«Die Autobranche muss wieder zittern» titelt der Tages-Anzeiger am 19. März 2019. Und weiter: Die Autobranche befürchte einen «Rückfall in ein autofeindliches Zeitalter», seit die neue Umweltministerin Simonetta Sommaruga jüngst eine «Breitseite gegen Offroader» platziert habe und einen «Gleichschritt der Schweiz mit der EU bei den Klimazielen für Neuwagen» befürworte.

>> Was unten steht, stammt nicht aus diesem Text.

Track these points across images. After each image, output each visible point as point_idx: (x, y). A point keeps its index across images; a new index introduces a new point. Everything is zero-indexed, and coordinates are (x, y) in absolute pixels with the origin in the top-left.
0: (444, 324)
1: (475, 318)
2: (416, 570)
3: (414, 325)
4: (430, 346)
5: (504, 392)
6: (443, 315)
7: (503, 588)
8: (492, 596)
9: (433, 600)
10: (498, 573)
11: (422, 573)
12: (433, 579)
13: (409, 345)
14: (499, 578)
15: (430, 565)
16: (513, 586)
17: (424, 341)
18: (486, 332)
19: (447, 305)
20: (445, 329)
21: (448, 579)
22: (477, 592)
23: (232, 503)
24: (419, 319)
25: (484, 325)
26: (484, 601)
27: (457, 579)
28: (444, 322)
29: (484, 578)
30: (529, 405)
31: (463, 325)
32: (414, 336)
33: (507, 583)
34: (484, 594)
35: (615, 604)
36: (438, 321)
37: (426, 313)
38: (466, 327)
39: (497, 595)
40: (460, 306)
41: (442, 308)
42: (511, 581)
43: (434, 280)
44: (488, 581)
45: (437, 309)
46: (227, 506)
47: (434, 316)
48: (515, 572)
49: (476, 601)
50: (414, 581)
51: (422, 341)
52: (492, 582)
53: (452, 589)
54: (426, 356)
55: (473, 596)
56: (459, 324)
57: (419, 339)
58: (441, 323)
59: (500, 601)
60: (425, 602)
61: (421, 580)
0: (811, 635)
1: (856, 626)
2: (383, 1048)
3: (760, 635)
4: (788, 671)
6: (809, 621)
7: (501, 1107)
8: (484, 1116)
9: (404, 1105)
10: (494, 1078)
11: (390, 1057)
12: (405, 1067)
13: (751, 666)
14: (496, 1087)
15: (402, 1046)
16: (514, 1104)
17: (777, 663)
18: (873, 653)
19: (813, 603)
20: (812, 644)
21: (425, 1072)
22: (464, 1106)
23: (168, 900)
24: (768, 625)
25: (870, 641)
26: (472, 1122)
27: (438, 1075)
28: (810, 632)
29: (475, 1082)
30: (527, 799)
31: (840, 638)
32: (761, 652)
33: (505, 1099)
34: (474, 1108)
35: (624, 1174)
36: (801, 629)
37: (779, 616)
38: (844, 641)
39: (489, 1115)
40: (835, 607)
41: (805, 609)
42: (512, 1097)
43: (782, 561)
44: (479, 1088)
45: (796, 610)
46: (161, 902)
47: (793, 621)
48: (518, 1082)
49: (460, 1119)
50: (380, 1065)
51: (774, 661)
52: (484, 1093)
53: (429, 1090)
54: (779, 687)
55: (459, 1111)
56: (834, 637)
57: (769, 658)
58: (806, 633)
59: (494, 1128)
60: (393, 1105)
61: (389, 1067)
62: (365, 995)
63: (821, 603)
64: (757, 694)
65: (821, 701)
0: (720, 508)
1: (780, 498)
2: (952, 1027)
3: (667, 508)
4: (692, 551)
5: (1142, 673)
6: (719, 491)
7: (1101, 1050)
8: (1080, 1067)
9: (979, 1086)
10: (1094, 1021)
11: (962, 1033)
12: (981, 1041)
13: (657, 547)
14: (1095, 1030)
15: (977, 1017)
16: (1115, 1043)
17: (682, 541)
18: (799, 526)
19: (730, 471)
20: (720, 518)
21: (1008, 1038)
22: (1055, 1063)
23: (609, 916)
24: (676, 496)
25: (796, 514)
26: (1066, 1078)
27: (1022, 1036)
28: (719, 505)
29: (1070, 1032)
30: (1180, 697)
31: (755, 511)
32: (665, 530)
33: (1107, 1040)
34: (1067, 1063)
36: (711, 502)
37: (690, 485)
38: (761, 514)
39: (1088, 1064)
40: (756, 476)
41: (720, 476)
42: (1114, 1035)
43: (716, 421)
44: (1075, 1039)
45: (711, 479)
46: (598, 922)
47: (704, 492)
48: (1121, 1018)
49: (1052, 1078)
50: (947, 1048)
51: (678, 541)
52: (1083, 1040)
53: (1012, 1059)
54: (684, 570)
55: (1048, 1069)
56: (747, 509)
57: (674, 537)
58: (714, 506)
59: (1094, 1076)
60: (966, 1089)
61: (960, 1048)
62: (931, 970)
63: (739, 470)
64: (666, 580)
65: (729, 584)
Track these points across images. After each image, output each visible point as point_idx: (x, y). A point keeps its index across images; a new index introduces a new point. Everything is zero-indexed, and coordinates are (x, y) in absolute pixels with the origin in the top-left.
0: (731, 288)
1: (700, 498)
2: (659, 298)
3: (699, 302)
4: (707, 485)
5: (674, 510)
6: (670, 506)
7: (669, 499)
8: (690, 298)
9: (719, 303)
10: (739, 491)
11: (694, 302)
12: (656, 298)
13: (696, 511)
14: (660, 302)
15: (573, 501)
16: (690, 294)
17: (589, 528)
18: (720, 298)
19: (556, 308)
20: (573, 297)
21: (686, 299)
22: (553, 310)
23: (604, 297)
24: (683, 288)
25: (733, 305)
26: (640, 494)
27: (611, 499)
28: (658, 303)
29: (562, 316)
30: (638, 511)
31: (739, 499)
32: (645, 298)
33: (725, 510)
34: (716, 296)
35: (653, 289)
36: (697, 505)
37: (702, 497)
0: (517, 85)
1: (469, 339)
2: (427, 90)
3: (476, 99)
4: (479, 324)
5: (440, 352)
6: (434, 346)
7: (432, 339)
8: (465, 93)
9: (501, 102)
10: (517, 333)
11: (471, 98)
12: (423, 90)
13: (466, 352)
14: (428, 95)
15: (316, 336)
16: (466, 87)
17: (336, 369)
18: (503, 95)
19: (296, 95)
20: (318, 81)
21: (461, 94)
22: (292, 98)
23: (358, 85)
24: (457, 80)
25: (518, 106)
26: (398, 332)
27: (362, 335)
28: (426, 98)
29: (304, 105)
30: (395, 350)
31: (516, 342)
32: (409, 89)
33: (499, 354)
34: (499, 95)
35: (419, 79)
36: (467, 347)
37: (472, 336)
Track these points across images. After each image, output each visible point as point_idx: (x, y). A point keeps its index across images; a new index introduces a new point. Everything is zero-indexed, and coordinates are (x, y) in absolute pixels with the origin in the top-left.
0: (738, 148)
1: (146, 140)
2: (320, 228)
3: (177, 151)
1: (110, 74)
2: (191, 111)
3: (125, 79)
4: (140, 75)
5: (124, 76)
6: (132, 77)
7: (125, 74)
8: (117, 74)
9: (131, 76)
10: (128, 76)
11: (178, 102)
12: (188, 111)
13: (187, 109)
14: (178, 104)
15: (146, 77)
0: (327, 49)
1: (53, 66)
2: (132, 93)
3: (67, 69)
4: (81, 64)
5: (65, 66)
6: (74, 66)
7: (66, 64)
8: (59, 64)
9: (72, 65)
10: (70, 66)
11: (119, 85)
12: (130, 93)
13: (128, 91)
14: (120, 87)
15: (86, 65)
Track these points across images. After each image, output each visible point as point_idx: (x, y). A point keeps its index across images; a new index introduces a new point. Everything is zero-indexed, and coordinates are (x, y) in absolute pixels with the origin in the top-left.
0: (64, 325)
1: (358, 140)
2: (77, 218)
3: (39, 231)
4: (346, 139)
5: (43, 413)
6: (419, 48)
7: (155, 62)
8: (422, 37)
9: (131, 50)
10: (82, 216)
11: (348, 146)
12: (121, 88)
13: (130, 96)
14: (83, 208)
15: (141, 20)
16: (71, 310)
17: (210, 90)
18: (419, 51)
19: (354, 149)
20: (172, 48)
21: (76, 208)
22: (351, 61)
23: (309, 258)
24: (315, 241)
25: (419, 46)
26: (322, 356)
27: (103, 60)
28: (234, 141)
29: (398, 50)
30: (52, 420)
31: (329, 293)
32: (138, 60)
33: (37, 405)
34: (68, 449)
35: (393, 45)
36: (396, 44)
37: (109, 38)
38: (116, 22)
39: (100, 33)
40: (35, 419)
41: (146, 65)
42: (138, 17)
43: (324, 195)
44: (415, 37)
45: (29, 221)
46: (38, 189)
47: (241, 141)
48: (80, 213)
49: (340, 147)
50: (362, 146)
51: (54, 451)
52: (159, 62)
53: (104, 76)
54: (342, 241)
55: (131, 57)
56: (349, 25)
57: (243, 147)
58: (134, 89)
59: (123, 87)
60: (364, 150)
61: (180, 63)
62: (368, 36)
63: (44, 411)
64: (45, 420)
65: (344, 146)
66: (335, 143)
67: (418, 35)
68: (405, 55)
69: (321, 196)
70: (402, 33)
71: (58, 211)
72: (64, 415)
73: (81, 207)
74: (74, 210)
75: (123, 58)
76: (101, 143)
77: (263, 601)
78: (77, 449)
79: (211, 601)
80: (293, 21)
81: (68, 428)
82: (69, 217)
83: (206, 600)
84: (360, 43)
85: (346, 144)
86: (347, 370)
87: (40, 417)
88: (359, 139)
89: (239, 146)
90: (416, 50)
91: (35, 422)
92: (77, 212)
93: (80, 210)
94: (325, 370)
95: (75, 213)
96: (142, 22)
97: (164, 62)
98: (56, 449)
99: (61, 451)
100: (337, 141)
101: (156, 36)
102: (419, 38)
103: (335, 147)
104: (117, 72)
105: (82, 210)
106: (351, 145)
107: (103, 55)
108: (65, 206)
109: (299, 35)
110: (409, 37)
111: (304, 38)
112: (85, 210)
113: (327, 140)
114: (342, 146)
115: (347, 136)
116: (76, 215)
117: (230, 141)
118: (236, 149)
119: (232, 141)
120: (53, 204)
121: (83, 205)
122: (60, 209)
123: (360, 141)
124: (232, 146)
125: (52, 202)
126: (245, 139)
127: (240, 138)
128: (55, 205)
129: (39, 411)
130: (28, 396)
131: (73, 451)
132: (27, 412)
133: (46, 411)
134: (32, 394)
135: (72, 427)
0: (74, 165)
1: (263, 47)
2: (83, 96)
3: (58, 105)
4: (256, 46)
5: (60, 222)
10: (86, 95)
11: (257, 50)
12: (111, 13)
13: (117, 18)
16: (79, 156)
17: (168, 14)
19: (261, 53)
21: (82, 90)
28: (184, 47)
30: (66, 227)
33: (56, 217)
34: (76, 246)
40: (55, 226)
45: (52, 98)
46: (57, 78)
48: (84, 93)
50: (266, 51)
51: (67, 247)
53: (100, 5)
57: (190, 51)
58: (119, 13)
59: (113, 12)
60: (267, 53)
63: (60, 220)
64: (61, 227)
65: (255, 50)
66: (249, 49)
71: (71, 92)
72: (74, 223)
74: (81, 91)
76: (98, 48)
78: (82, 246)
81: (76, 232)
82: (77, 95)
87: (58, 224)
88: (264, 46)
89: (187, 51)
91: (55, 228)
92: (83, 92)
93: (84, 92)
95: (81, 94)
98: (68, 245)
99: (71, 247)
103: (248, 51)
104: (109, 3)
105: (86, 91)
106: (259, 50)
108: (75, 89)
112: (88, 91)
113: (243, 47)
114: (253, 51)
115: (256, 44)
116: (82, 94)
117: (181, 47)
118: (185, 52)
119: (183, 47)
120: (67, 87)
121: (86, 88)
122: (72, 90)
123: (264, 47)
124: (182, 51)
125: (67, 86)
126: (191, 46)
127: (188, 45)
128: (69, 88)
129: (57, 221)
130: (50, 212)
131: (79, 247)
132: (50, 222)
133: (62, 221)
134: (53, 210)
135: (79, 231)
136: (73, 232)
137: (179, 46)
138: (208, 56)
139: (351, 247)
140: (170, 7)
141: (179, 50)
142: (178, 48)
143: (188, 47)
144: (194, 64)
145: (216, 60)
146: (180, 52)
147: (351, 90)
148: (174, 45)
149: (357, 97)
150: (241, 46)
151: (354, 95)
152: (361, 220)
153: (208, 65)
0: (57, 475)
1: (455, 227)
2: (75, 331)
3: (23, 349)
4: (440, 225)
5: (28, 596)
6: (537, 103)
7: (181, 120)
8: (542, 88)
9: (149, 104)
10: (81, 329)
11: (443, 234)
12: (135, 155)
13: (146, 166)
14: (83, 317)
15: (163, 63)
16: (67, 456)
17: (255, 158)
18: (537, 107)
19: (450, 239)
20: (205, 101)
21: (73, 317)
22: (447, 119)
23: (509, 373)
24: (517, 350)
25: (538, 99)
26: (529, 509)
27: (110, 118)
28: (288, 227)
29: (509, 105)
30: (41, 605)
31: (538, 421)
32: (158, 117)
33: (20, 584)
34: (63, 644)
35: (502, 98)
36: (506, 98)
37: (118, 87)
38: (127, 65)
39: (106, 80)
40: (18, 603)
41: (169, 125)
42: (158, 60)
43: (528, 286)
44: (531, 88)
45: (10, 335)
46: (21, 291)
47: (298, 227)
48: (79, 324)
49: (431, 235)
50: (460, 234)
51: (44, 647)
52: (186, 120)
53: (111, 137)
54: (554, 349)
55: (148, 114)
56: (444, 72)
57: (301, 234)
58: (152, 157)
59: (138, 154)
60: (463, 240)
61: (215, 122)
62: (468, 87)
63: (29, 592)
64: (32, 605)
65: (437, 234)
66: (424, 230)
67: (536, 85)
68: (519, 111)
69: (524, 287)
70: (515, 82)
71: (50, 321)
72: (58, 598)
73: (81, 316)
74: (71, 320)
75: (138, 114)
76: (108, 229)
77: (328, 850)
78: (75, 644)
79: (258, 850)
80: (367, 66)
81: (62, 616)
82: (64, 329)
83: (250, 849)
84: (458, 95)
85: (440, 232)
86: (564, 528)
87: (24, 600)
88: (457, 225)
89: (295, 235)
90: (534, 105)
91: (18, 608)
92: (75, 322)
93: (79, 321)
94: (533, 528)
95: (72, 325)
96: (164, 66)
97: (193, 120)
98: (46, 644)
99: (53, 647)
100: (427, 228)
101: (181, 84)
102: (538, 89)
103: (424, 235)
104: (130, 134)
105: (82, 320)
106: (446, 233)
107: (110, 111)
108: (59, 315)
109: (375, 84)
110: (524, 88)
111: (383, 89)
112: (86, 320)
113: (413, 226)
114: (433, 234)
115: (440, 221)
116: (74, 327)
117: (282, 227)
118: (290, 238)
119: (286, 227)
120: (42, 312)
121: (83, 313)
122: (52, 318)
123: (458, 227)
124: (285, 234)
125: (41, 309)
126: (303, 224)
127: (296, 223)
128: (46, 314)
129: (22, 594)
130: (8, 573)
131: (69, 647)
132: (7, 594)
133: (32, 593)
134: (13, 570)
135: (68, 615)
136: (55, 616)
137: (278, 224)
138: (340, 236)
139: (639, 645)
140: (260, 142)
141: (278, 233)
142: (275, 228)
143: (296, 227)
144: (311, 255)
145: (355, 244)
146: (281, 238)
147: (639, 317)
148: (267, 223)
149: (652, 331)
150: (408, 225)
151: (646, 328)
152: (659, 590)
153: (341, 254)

(Tages-Anzeiger, 19. März 2019)
So wenig also braucht es, um die mächtige Automobilbranche zum Zittern zu bringen. Wie würde diese wohl reagieren, wenn tatsächlich «autofeindliche» Politiker und Politikerinnen an die Macht kämen, die so etwas Revolutionäres wie die Abschaffung des privaten Motorfahrzeugs fordern würden? Und doch wäre dies das einzig Vernünftige. Schon heute beweisen Millionen von Europäern und Europäerinnen, dass man auch ohne Auto gut leben kann. Sie alle benützen den öffentlichen Verkehr und, wenn es anders nicht geht, ab und zu mal ein Taxi. Das private Auto ist an seine Grenzen gestossen, es richtet viel mehr Schaden als Nutzen an, es vergiftet die Umwelt, trägt zur lebensbedrohenden Klimaerwärmung bei, beeinträchtigt die Lebensqualität all jener Menschen, die entlang von Strassen leben müssen, trägt zur masslosen Verschleuderung von Rohstoffen bei, frisst Land und Geld, das man für soviel Gescheiteres brauchen könnte, gefährdet die Sicherheit von Fussgängerinnen, Kindern und Velofahrern. Das private Auto ist definitiv ein Auslaufmodell. Eine Berechtigung hat das Auto nur als Nutzfahrzeug, für Transporte, als Ambulanz, Feuerwehr, Polizei und Taxi. Würde man allerdings das private Auto tatsächlich abschaffen wollen, würde wohl ein Sturm der Entrüstung nicht nur durch die «bürgerlichen», sondern auch durch die «linken» Parteien gehen. Denn eine Abschaffung des Autos hätte den Verlust Zehntausender von Arbeitsplätzen zur Verfügung. Hier zeigt sich ein weiteres kapitalistisches Dilemma: die betriebswirtschaftliche Ordnung der Arbeitswelt. Die Schliessung eines Betriebs oder gar die Auflösung einer ganzen Branche bedeutet für die betroffenen Arbeitnehmenden und ihre Familien eine Katastrophe. Hätten wir statt einer betriebswirtschaftlichen eine gemeinwirtschaftliche Ordnung, wäre dies alles kein Problem: Es würden nur noch jene Firmen überleben, die sozial und ökologisch sinnvolle Produkte herstellen (keine Frage, dass dann zum Beispiel auch die Rüstungsindustrie ersatzlos verschwinden würde) und die Arbeitnehmenden wären dann gleichmässig auf alle diese Firmen verteilt, so dass es erstens gar keine Arbeitslosen mehr gäbe und zweitens alle Arbeitnehmenden weniger lange als bisher arbeiten müssten. «Die nächste Generation X und Y», so Oliver Gassmann, Professor am Institut für Technologiemanagement der Universität St. Gallen, «realisiert ihre Individualisierung nicht mehr über das Auto, sondern über Lebensstile».